Surgical backlogs at the Chris Hani Baragwanath Hospital in Johannesburg have mounted substantially to up to five years, while at the Steve Biko Academic Hospital in Pretoria, radiation treatment of 935 cancer patients has been stalled.
Machinery breakdowns and staff shortages are cited as reasons for a dramatic increase in the backlog for patients requiring surgery at the Chris Hani Baragwanath Hospital‚ which is up to five years for a hip operation, reports The Times. Gauteng Health MEC Gwen Ramokgopa has disclosed that 11‚736 patients are waiting for operations at the top state hospital.
The report says this information was disclosed in an oral reply to questions by the Democratic Alliance’s Jack Bloom at a sitting of the Gauteng Legislature. Ramokgopa also said that 1‚824 operations had been cancelled for various reasons at the hospital last year.
Bloom said: “The number has increased dramatically in the last two years as 4‚846 patients were waiting for surgery at the hospital in 2015‚ according to a previous reply to my questions in the Legislature. Part of the problem is the high number of cancelled operations due to machinery breakdowns and staff shortages. The surgery backlog should never have been allowed to grow so high at this hospital. Patients suffer when they have to wait so long for surgery. It is inhuman to ask people to wait five years for a hip operation.”
The report says Bloom called for special measures to be introduced to cut the surgery waiting lists‚ including extended operating hours and a partnership with the private health sector.
Meanwhile, 934 cancer patients are waiting for radiation treatment at the Steve Biko Academic Hospital in Pretoria, with delays caused by broken machinery earlier this year and a shortage of radiographers. Bloom noted in a statement on the Politicsweb site: “This was disclosed on my (recent) visit to the hospital with my colleague Dr Neil Campbell MPL. We wanted to assess conditions at the cancer unit and were escorted by acting hospital CEO Dr Mathabo Mathebula.
“In February and March this year two of the four radiation machines could not be used because broken air-conditioning led to dangerous over-heating. We were assured that the air-conditioning has been fixed and all the radiation machines can now be used, but a backlog has developed because of the down-time.
“Another problem is that there are only 20 radiographers but 31 are ideally required to make best use of the machines. Ten radiographers have left in the last year, and only 8 radiographers have been recruited to replace them.
“Patients currently wait about one month to see a doctor, and will receive radiation treatment two months after being scanned. This three-month delay decreases the survival chances of cancer patients.

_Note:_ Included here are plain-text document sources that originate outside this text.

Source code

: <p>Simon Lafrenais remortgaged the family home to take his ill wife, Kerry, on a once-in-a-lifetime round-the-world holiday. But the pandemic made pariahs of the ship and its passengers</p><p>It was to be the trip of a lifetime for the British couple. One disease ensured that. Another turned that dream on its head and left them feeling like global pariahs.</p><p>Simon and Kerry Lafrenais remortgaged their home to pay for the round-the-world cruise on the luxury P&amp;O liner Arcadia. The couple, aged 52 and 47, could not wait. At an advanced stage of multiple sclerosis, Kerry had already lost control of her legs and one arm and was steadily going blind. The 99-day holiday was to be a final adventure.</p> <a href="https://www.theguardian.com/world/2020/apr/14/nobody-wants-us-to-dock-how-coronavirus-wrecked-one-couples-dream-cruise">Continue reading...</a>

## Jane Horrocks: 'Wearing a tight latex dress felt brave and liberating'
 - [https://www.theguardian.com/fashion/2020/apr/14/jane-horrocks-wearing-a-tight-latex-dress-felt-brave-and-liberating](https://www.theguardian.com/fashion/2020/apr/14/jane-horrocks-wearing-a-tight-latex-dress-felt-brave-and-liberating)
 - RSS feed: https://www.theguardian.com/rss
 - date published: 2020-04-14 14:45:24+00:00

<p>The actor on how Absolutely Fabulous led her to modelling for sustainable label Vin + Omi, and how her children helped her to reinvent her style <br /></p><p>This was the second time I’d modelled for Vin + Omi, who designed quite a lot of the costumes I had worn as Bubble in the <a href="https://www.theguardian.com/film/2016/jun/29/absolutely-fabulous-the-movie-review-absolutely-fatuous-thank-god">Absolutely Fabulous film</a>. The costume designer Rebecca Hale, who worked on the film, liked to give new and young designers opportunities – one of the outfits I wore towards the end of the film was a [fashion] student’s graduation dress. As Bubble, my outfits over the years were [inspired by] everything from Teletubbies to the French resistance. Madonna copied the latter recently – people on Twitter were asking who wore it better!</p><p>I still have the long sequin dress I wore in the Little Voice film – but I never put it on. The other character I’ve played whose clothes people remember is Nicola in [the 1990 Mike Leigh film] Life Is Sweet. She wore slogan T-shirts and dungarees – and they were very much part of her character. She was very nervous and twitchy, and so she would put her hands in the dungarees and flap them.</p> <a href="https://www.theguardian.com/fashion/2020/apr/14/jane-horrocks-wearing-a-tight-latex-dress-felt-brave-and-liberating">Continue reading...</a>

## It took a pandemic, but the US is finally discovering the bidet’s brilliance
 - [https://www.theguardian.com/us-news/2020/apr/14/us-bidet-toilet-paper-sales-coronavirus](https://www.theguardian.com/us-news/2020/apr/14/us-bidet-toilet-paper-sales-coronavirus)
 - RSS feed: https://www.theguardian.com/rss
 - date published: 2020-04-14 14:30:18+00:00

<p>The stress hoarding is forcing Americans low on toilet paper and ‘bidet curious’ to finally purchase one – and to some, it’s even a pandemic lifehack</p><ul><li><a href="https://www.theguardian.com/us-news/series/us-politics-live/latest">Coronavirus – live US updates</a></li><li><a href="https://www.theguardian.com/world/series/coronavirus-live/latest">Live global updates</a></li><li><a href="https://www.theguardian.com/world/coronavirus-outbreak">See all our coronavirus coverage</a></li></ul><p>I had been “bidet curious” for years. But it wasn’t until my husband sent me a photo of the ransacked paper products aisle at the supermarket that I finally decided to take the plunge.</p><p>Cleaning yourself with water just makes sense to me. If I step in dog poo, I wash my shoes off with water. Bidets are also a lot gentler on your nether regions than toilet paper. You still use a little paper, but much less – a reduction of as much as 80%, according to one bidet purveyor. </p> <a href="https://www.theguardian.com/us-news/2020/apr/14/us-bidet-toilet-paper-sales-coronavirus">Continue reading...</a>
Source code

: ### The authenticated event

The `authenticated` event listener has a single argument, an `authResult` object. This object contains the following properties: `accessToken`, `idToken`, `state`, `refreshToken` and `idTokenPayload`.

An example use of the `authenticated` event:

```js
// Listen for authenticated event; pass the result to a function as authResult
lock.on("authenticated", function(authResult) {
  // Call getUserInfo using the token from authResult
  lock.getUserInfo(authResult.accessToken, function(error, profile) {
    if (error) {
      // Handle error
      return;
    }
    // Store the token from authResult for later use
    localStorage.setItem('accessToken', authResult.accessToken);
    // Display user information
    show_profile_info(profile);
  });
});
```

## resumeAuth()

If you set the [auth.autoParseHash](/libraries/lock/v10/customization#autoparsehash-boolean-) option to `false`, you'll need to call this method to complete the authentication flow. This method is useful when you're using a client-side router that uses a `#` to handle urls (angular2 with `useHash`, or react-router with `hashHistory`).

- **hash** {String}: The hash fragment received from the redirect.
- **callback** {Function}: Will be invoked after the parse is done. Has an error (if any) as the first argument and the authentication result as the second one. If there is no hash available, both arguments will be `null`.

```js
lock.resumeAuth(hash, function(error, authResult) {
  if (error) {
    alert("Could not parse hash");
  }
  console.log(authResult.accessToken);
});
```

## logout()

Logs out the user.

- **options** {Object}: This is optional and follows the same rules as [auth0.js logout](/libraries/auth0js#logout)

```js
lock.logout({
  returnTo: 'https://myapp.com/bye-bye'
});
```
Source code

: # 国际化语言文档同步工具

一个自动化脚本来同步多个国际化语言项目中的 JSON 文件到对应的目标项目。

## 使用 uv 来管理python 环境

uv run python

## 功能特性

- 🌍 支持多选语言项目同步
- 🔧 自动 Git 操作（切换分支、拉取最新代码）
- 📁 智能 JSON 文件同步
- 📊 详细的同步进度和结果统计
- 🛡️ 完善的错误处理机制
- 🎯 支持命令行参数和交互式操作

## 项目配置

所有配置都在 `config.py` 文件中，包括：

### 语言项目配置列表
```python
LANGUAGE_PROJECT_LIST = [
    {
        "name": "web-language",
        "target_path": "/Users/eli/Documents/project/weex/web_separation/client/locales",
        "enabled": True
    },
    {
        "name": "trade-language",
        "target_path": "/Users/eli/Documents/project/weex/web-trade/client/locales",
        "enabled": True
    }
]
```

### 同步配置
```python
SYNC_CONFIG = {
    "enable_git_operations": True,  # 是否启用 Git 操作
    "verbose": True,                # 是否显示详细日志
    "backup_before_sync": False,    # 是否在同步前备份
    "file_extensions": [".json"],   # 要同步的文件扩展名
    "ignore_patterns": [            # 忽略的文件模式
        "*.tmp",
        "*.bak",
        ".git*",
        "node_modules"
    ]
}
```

“Staff told us that there has been a sharp increase in cancer cases, many coming from other provinces and a significant number from other countries. The most common cancers are breast, cervical, head and neck, and prostate.
“I am concerned that there is a large backlog of cancer cases which is worsened by the shortage of radiographers. More radiographers should be recruited urgently and private hospitals should be contracted to cut the backlog.